UNREALISED GAINS AND LOSSES
The Commissioner, relying on an older English case1, had attempted to argue that the word "profits", which is not defined in the Inland Revenue Ordinance, included unrealised profits. Lord Millett NPJ, delivering the judgment of the CFA, declined to follow the case cited by the Commissioner on grounds that it was not dealing with the meaning in the context of taxation. Citing a host of authorities, Lord Millett observed that there are two cardinal principles of tax law:
- The word "profits" connotes actual or realised, and not potential or anticipated, profits; and
- Neither profits nor losses can be brought forward.
The learned judge proceeded to explain the "exception" where a taxpayer could take advantage of unrealised losses on one hand, but not be assessed tax on his unrealised gains on the other. Lord Millett pointed out that the unrealised losses can merely serve as a provision, and not a permanent deductible. The auditor must confirm the unrealised loss is material and likely to occur, and if it does not, the provision must be reinstated or be subject to challenge by the Commissioner.
COMMERCIAL ACCOUNTING STANDARDS
As for the Commissioner's argument that the actual amount of profits and losses should be ascertained by reference to accounting standards, Lord Millett dismissed it as a misreading of one of his earlier judgments2. He explained that the purpose of new accounting standards was to give interested persons a true and fair view of the company, including its financial health and profitability in the future. The Commissioner, on the other hand, was not concerned with the future, but with assessing what a company had already accomplished in the past.
More fundamentally, taxation is levied by the legislature and the statutes are to be interpreted by the courts. It would be absurd if accountants could somehow determine the assessable profits for a taxpayer. Lord Millett further said it was "clear beyond argument" that accounts drawn up in accordance with principles of accounting must nevertheless be adjusted for tax purposes if they did not conform to the principles of tax law, in particular, the cardinal principles outlined above.
The Inland Revenue Department's Departmental Interpretation and Practice Note No. 42 ("DIPN 42"), published in November 2005, states that where a taxpayer adopts an accounting standard in its audited accounts, the Commissioner will follow that standard and assess the corresponding tax liability. Tax practitioners have generally adopted DIPN 42. As the CFA has now confirmed the lower courts' judgments that the principles of tax law will always prevail over any inconsistencies generated by accounting standards, this particular aspect of DIPN 42 should not be followed. Moreover, when preparing accounts, the taxpayer should actively adjust those accounts in order to conform to the principles of taxation.
The CFA also noted the Inland Revenue in the United Kingdom had originally doubted the new accounting standards as being suitable for the assessment of tax. Owing to a possible need for government revenue, the Inland Revenue had changed its mind. Lord Millett considered that the present decision of the CFA could well be considered a dry run for any challenges to that changed position.

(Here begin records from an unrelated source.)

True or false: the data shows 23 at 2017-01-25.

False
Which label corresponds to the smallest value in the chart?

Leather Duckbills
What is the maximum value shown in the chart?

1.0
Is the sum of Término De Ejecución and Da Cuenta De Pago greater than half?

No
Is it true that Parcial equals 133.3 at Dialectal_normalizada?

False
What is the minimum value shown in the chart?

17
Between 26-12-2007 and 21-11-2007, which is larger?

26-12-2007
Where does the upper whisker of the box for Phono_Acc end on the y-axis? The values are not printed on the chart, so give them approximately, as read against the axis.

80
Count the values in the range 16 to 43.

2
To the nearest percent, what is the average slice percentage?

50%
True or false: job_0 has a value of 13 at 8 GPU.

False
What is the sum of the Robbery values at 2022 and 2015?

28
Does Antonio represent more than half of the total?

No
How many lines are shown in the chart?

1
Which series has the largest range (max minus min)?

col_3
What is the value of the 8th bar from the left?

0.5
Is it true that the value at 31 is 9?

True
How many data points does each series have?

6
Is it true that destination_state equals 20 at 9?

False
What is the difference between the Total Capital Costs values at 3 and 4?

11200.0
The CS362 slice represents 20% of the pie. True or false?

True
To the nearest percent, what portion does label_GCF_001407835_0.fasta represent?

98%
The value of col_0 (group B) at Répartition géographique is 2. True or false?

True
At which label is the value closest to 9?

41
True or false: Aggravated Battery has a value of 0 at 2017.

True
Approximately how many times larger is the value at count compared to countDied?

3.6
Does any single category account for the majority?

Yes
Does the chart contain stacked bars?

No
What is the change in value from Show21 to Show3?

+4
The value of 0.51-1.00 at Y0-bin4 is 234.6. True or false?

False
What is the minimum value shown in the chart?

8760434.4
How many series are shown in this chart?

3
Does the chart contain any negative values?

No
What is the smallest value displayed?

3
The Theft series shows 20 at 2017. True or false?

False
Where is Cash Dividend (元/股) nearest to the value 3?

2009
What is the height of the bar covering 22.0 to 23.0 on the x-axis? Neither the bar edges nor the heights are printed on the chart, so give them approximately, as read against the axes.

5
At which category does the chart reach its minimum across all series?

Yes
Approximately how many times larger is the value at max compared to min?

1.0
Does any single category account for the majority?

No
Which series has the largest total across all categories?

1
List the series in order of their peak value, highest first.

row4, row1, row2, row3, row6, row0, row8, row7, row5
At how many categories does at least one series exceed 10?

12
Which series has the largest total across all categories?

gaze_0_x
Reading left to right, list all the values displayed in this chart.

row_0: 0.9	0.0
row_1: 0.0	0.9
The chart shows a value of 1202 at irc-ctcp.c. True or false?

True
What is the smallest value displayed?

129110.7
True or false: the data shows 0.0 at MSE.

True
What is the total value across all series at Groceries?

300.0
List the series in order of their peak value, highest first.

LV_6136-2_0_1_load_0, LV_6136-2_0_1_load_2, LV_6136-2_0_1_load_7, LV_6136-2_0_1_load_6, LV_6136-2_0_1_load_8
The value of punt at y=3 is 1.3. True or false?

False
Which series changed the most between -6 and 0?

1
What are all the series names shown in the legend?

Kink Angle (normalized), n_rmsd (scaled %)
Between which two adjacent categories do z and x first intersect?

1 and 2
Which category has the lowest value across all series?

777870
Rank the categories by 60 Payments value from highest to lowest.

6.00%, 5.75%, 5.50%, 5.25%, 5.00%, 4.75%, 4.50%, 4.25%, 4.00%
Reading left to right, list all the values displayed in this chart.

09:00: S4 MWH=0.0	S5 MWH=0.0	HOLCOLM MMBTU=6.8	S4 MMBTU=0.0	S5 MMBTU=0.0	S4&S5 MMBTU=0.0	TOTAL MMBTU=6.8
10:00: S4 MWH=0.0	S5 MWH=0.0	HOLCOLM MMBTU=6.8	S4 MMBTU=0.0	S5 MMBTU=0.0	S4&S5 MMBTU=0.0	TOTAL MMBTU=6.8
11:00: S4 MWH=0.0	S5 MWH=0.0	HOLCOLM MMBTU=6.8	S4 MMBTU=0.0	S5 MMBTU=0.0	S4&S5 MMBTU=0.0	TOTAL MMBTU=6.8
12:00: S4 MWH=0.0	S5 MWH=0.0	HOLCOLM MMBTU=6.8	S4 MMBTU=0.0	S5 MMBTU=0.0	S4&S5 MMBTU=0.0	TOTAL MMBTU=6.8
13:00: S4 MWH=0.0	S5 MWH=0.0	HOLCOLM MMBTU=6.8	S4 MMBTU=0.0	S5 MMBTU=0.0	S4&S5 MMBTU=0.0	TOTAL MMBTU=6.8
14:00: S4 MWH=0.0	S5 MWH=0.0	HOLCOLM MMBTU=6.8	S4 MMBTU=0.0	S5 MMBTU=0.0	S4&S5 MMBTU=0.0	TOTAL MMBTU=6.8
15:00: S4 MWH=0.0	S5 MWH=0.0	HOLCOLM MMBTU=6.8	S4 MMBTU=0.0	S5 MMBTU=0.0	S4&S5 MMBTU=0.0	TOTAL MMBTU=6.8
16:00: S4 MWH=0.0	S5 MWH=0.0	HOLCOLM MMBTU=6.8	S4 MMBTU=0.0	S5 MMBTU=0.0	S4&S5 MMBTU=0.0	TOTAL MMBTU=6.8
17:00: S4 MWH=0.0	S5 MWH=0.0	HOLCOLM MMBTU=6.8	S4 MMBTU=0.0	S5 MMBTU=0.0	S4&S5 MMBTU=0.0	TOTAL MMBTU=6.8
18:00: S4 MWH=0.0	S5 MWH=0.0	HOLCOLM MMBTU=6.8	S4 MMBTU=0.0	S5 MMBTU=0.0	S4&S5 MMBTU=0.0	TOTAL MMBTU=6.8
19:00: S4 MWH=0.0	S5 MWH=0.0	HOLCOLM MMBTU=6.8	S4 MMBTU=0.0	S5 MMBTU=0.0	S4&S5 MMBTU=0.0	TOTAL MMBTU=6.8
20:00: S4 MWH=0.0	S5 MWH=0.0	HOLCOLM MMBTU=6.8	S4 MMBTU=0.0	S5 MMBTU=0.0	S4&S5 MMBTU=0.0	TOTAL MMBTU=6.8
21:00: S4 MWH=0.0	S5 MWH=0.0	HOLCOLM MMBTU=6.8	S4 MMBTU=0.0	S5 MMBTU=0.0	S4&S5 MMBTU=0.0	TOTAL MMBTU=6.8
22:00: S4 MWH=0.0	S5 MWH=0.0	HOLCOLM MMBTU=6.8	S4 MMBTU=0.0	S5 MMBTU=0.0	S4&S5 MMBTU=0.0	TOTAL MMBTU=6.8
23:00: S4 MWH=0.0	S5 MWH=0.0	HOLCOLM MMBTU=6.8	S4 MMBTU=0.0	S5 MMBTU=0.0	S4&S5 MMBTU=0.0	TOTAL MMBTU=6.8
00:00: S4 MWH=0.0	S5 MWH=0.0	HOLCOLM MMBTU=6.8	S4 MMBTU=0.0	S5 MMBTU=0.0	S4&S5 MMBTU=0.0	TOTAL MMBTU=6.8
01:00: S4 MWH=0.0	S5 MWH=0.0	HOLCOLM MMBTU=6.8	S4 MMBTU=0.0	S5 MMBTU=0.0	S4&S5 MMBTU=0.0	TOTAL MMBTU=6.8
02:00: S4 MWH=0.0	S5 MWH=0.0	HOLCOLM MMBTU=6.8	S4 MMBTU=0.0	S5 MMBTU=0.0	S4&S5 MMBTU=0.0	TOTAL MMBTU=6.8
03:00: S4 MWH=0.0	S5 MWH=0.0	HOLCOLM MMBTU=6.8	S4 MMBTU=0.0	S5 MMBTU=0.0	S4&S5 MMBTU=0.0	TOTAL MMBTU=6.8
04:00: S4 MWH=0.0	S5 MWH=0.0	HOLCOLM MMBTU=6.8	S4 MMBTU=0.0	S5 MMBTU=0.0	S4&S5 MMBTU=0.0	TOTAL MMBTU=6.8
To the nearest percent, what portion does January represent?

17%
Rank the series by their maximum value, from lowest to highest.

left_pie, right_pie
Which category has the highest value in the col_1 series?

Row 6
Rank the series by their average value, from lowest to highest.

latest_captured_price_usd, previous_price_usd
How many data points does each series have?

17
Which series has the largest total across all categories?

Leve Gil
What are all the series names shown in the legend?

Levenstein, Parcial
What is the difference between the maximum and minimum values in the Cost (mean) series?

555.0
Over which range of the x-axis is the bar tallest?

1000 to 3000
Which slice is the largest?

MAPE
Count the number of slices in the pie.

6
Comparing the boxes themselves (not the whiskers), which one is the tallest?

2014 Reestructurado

Lastly, section 70A of the Inland Revenue Ordinance allows taxpayers to apply for correction of an assessment within six years after the end of a year of assessment or within six months after the date on which the relevant notice of assessment was served, whichever is the later. It remains to be seen whether taxpayers who paid profits tax on unrealised profits that were never actually realised, may be eligible for a refund due to the decision of the CFA.
1 Re Spanish Prospecting Co Ltd  1 Ch 92, English Court of Appeal.
2 In Commissioner of Inland Revenue v. Secan Ltd (2000) 3 HKCFAR 411.